Data for processing.
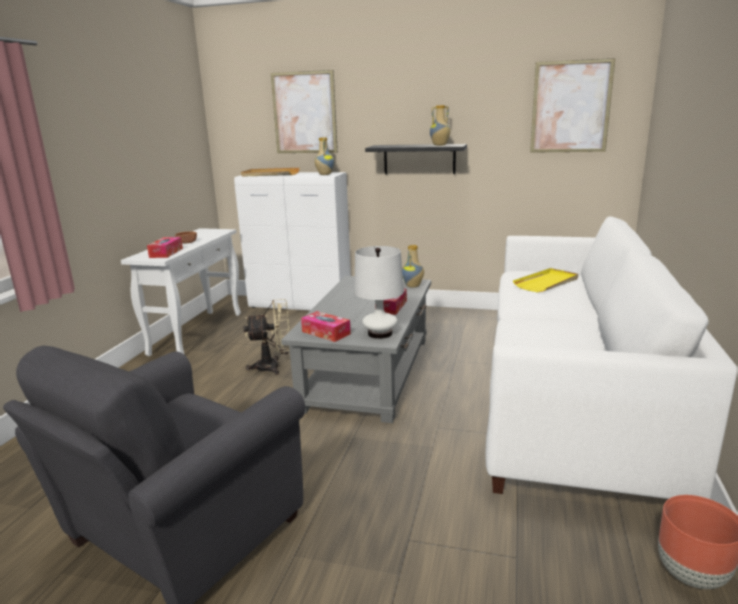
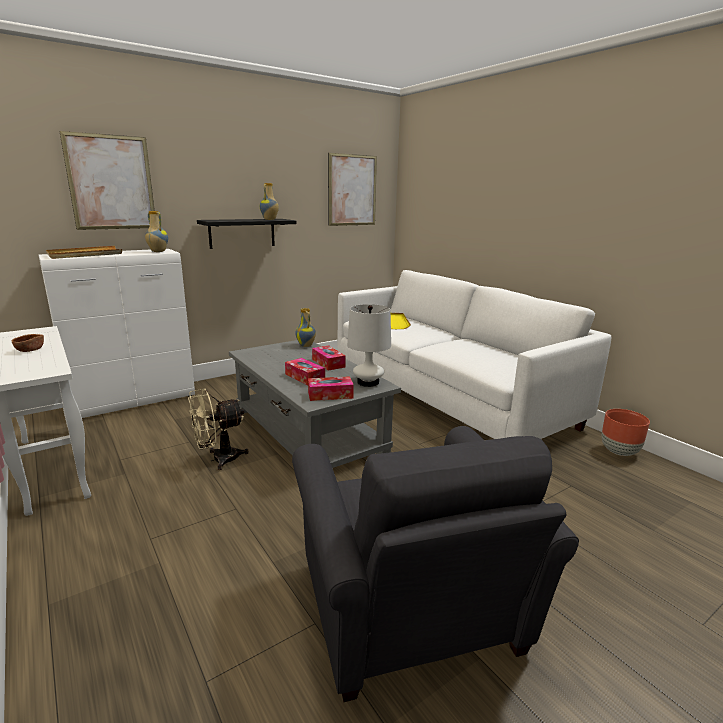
camera: 50 degrees left, 0 degrees up
tissue box [147,237,183,258] -> tissue box moved to [285,358,325,385]
beige fan [243,299,290,375] -> beige fan turned 150 degrees counterclockwise [188,389,249,470]

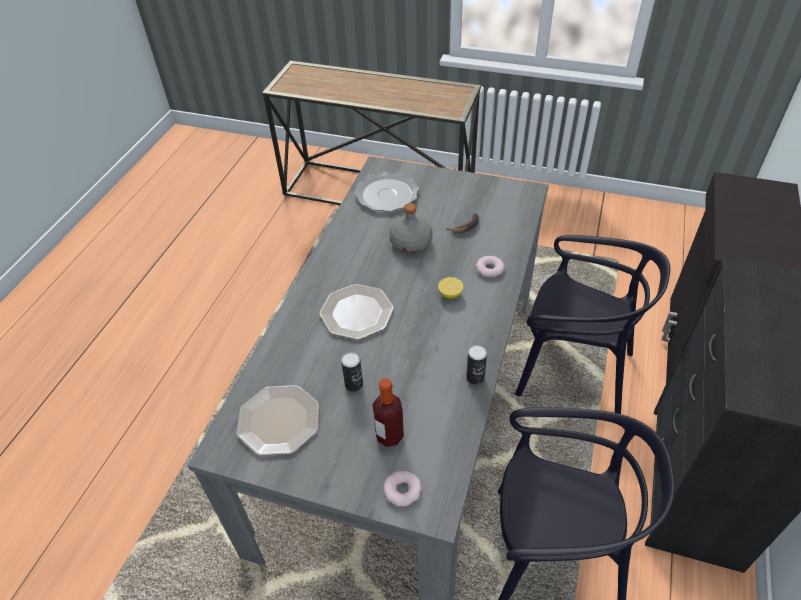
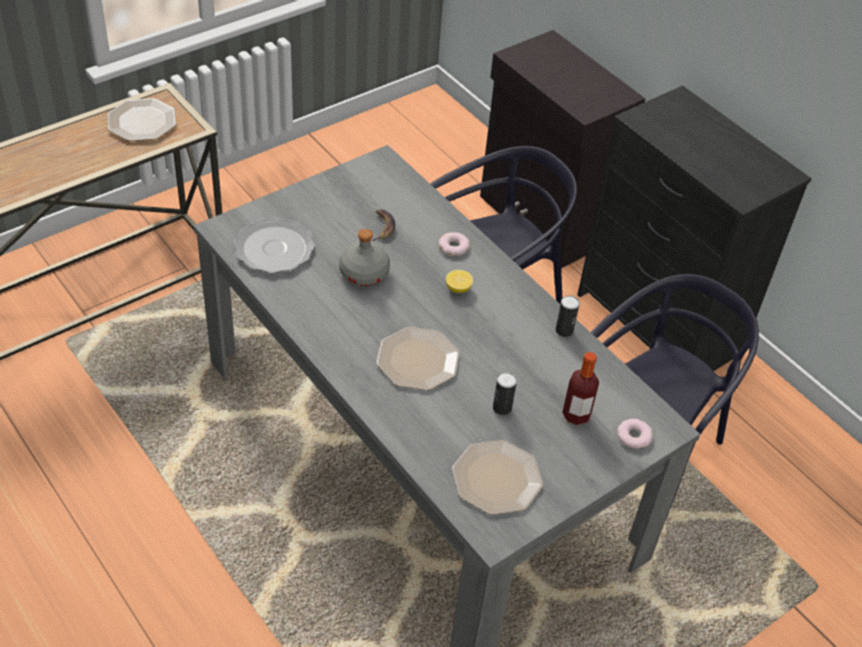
camera: 60 degrees left, 0 degrees up
none -> plate [108,98,176,141]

Task item.
Report each line of the material in which the string "left" occurs.

Answer to the exercise.
camera: 50 degrees left, 0 degrees up
camera: 60 degrees left, 0 degrees up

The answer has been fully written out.